Dataware House Strcture
Dataware House Strcture
Model?
A multidimensional model views data in the form of a data-cube. A data cube
enables data to be modeled and viewed in multiple dimensions. It is defined
by dimensions and facts.
Consider the data of a shop for items sold per quarter in the city of Delhi. The
data is shown in the table. In this 2D representation, the sales for Delhi are
shown for the time dimension (organized in quarters) and the item dimension
(classified according to the types of an item sold). The fact or measure
displayed in rupee_sold (in thousands).
What is Data Cube?
When data is grouped or combined in multidimensional matrices called Data
Cubes.
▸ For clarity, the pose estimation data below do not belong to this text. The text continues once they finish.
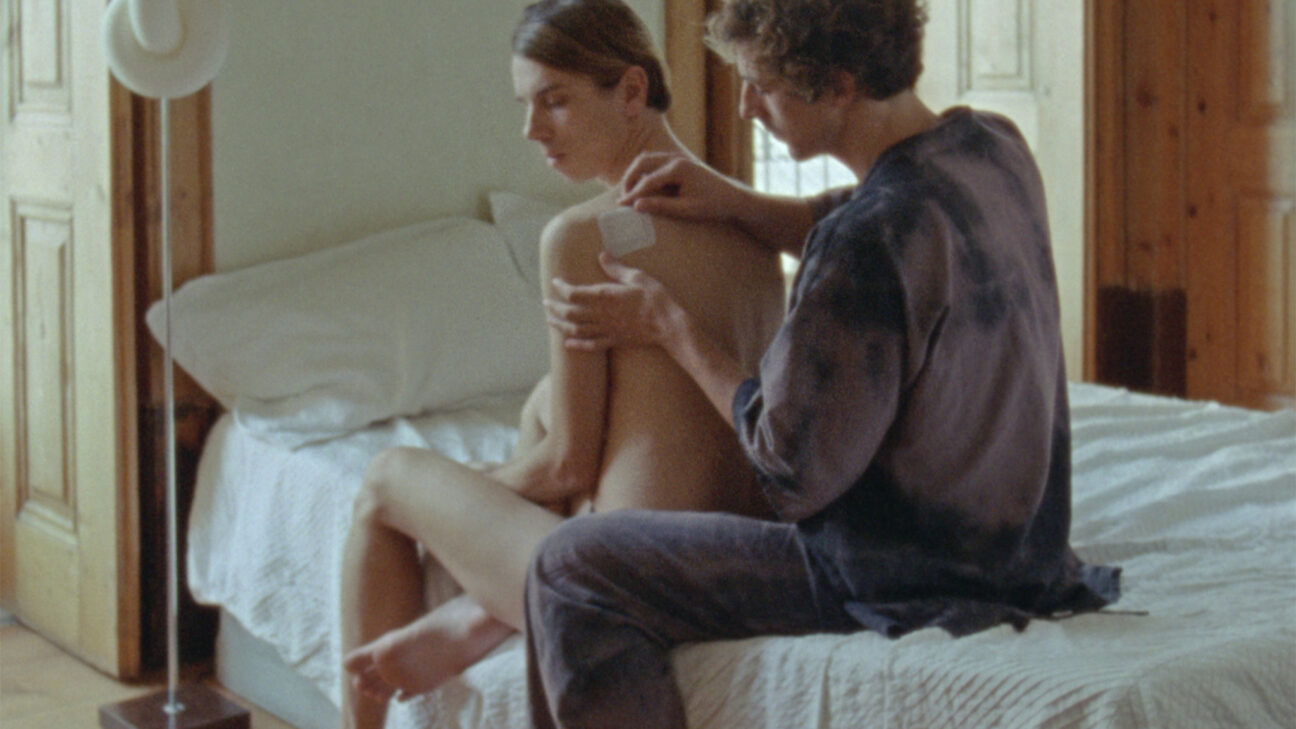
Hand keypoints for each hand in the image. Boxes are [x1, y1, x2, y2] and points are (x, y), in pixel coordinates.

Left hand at [545, 253, 681, 351]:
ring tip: (550, 320)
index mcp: (606, 296)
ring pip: (576, 330)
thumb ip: (617, 268)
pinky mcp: (615, 340)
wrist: (668, 324)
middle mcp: (602, 314)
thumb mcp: (638, 277)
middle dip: (555, 307)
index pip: (574, 293)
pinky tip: (567, 344)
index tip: (555, 282)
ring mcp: (607, 329)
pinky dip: (577, 345)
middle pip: (570, 312)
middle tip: (545, 303)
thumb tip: (602, 256)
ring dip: (560, 325)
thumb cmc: (656, 298)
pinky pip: (591, 345)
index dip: (561, 288)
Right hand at [618, 151, 746, 222]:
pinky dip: (645, 173)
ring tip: (630, 193)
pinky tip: (643, 188)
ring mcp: (677, 158)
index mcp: (678, 168)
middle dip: (630, 179)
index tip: (621, 205)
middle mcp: (676, 158)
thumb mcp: (687, 210)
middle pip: (643, 162)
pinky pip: (655, 163)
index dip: (633, 194)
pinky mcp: (678, 162)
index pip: (648, 180)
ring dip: (636, 174)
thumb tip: (637, 205)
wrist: (732, 198)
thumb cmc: (713, 205)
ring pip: (647, 160)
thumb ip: (662, 206)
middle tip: (623, 198)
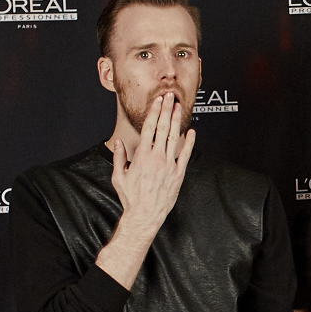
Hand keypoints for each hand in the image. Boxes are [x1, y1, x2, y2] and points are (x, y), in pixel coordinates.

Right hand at [110, 93, 194, 239]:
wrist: (145, 215)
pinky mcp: (178, 174)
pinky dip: (189, 142)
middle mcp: (156, 158)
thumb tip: (118, 142)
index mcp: (141, 156)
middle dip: (167, 110)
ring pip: (175, 138)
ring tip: (179, 107)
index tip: (158, 101)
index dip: (154, 111)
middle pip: (163, 128)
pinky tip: (192, 132)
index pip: (149, 128)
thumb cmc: (131, 198)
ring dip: (177, 121)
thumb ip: (119, 157)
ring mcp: (169, 165)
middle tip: (170, 96)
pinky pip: (185, 155)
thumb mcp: (118, 177)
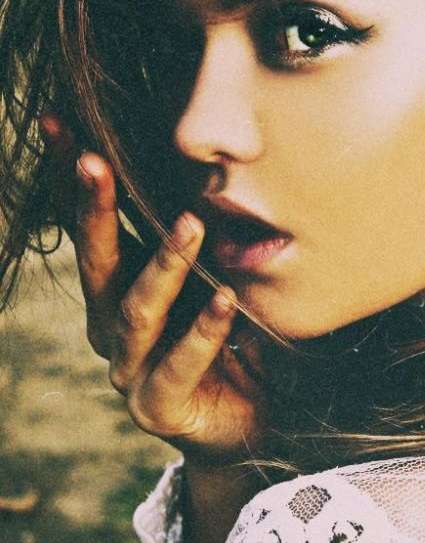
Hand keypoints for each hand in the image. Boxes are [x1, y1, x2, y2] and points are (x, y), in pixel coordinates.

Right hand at [41, 116, 263, 460]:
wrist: (248, 421)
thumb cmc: (227, 340)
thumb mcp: (211, 277)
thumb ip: (200, 236)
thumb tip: (212, 163)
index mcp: (118, 286)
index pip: (90, 223)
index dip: (72, 176)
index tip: (58, 121)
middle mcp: (111, 324)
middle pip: (96, 259)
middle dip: (94, 207)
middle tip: (94, 159)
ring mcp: (128, 368)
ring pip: (136, 309)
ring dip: (163, 264)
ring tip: (193, 224)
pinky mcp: (157, 406)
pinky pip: (178, 363)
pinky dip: (203, 331)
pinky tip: (227, 301)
The data cube method has a few alternative names or a few variants,
such as "Multidimensional databases," "materialized views," and "OLAP (On-
Line Analytical Processing)."
A fact table might involve either detail level fact or fact that have been
aggregated (fact tables that include aggregated fact are often instead called
summary tables). A fact table generally contains facts with the same level of
aggregation.
Dimension Tables
A dimension is an architecture usually composed of one or more hierarchies
that categorize data. If a dimension has not got hierarchies and levels, it is
called a flat dimension or list. The primary keys of each of the dimensions
table are part of the composite primary keys of the fact table. Dimensional
attributes help to define the dimensional value. They are generally descriptive,
textual values. Dimensional tables are usually small in size than fact table.
Fact tables store data about sales while dimension tables data about the
geographic region (markets, cities), clients, products, times, channels.
The TIME table has a column for each day, month, quarter, and year. The ITEM
table has columns for each item_Key, item_name, brand, type, supplier_type.
The BRANCH table has columns for each branch_key, branch_name,
branch_type. The LOCATION table has columns of geographic data, including
street, city, state, and country.
In this scenario, the SALES table contains only four columns with IDs from the
dimension tables, TIME, ITEM, BRANCH, and LOCATION, instead of four
columns for time data, four columns for ITEM data, three columns for
BRANCH data, and four columns for LOCATION data. Thus, the size of the fact
table is significantly reduced. When we need to change an item, we need only
make a single change in the dimension table, instead of making many
changes in the fact table.
The snowflake schema is an expansion of the star schema where each point of
the star explodes into more points. It is called snowflake schema because the
diagram of snowflake schema resembles a snowflake. Snowflaking is a
method of normalizing the dimension tables in a STAR schemas. When we
normalize all the dimension tables entirely, the resultant structure resembles a
snowflake with the fact table in the middle.
The snowflake schema consists of one fact table which is linked to many
dimension tables, which can be linked to other dimension tables through a
many-to-one relationship. Tables in a snowflake schema are generally
normalized to the third normal form. Each dimension table performs exactly
one level in a hierarchy.
Example: Figure shows a snowflake schema with a Sales fact table, with Store,
Location, Time, Product, Line, and Family dimension tables. The Market
dimension has two dimension tables with Store as the primary dimension
table, and Location as the outrigger dimension table. The product dimension
has three dimension tables with Product as the primary dimension table, and
the Line and Family table are the outrigger dimension tables.
A star schema store all attributes for a dimension into one denormalized table.
This needed more disk space than a more normalized snowflake schema.
Snowflaking normalizes the dimension by moving attributes with low
cardinality into separate dimension tables that relate to the core dimension
table by using foreign keys. Snowflaking for the sole purpose of minimizing
disk space is not recommended, because it can adversely impact query
performance.
In snowflake, schema tables are normalized to delete redundancy. In
snowflake dimension tables are damaged into multiple dimension tables.
The STAR schema for sales, as shown above, contains only five tables, whereas
the normalized version now extends to eleven tables. We will notice that in the
snowflake schema, the attributes with low cardinality in each original
dimension tables are removed to form separate tables. These new tables are
connected back to the original dimension table through artificial keys.
A snowflake schema is designed for flexible querying across more complex
dimensions and relationship. It is suitable for many to many and one to many
relationships between dimension levels.